Posted on 2022-11-07 | In Language

VS Code 是 open programming environment

Python Project Management - Testing

Posted on 2022-10-22 | In Language

[@liaoPythonImport2020] 指出 import 常常遇到的問題

[@loongProjectStructure2021] Python project structure 寫的非常好，本文直接引用作爲自己參考。

testing:

由於 Python 簡單易用，很多開始使用 Python 的人都是從一個 script 檔案開始，逐步形成多個 Python 檔案組成的程序。

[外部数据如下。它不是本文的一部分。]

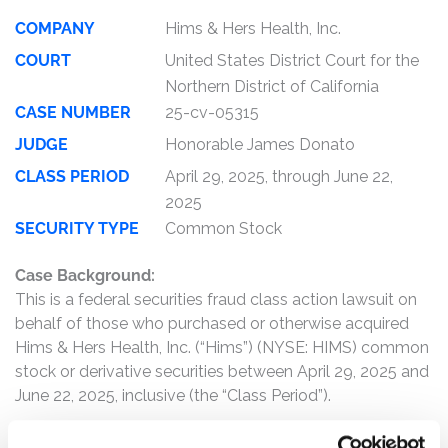
COMPANY
Hims & Hers Health, Inc.
COURT
United States District Court for the
Northern District of California
CASE NUMBER
25-cv-05315
JUDGE
Honorable James Donato
CLASS PERIOD
April 29, 2025, through June 22,
2025
SECURITY TYPE
Common Stock
Case Background:
This is a federal securities fraud class action lawsuit on
behalf of those who purchased or otherwise acquired
Hims & Hers Health, Inc. (“Hims”) (NYSE: HIMS) common
stock or derivative securities between April 29, 2025 and
June 22, 2025, inclusive (the “Class Period”).
Hims is an online healthcare company that connects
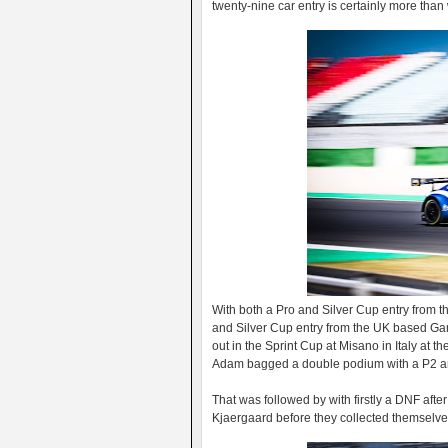
twenty-nine car entry is certainly more tha
With both a Pro and Silver Cup entry from 
and Silver Cup entry from the UK based Gar
out in the Sprint Cup at Misano in Italy at 
Adam bagged a double podium with a P2 and 
That was followed by with firstly a DNF after
Kjaergaard before they collected themselves 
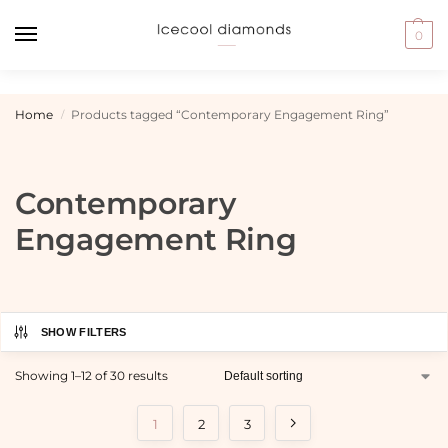
0
Home
Products tagged “Contemporary Engagement Ring”
/
Contemporary
Engagement Ring
SHOW FILTERS
Showing 1–12 of 30 results
1
2
3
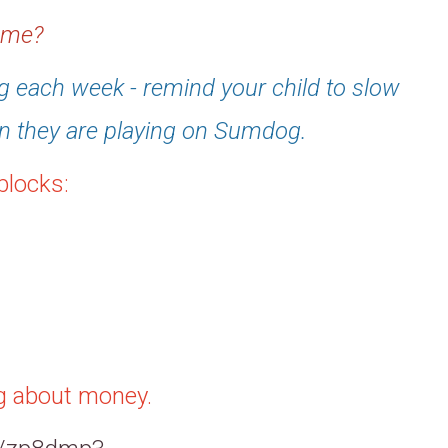
home?
 each week - remind your child to slow
n they are playing on Sumdog.
blocks:
ng about money.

在脫離 Python 幼幼班準備建立稍大型的專案的時候，學習如何組織化 Python 專案是一大要點。分成三個部分：

檔案放在同一個 directory 形成一個 package 打包。對應下面的簡單結構。
不同的 sub-packages 再用一個 (src) directory. 之後一起打包。對應下面的 src 結構的 src directory.
Testing 非常重要，但是一般放在分開的 tests directory, 避免被打包。對應下面的 src 結構的 tests directory.

這裏討論 Testing.

Unittest

Pytest 的特點

會自動辨識 tests directory, test_xxx.py, 以及 def test_xxx module!
使用 assert 語法
可以直接在 command window 執行，或是在 vs code 執行。
如果在 command window 執行 python program, 例如 pytest:

在 PC Windows 10 PowerShell (PS), 必須這樣設定 PYTHONPATH:
1
$env:PYTHONPATH = ".\src"
在 Mac OS, 可以這樣設定 PYTHONPATH:
1
$export PYTHONPATH='./src'
如果在 vs code 執行 python program, 有兩種設定方式

直接在 launch.json 設定如下。此處是相當于設定 PYTHONPATH = “./src” 也就是 VS Code {workspaceRoot/src} folder.
第二種方法是 VS code default 會 load {workspaceRoot}/.env. 也可以用 launch.json 的 envFile 設定 path (這裡也是 ./.env)

{
    // Use IntelliSense to learn about possible attributes.
    // Hover to view descriptions of existing attributes.
    // For more information, visit: https://go.microsoft.com/fwlink/?linkid=830387
    "version": "0.2.0",
    "configurations": [
        {
            "name": "Python: Current File",
            "type": "python",
            "request": "launch",
            "program": "${file}",
            "console": "integratedTerminal",
            "env": {"PYTHONPATH": "./src"},
            //"env": {"PYTHONPATH":"${workspaceRoot}/src"},  // same as "./src"
            //"envFile": "${workspaceRoot}/.env",
            //"python": "${command:python.interpreterPath}",
            "justMyCode": true
        }
    ]
}

.env file content 就只有一行：

1	`PYTHONPATH=./src`

好像第二種方法比較不會有問題?

phone_benchmark + pytest 爲例

首先看 tree structure:

phone_benchmark
├── data
│   ├── antutu.html
│   ├── geekbench.html
│   └── gfxbench.html
├── db
│   └── benchmark.db
├── src
│   └── phone_benchmark
│       ├── __init__.py
│       ├── gfxcrawler.py
│       └── gfxsql.py
└── tests
    ├── __init__.py
    └── test_gfxsql.py

src/phone_benchmark/gfxsql.py

先看 gfxsql.py 目的是輸入 gfxbench.html, parse and output to benchmark.db.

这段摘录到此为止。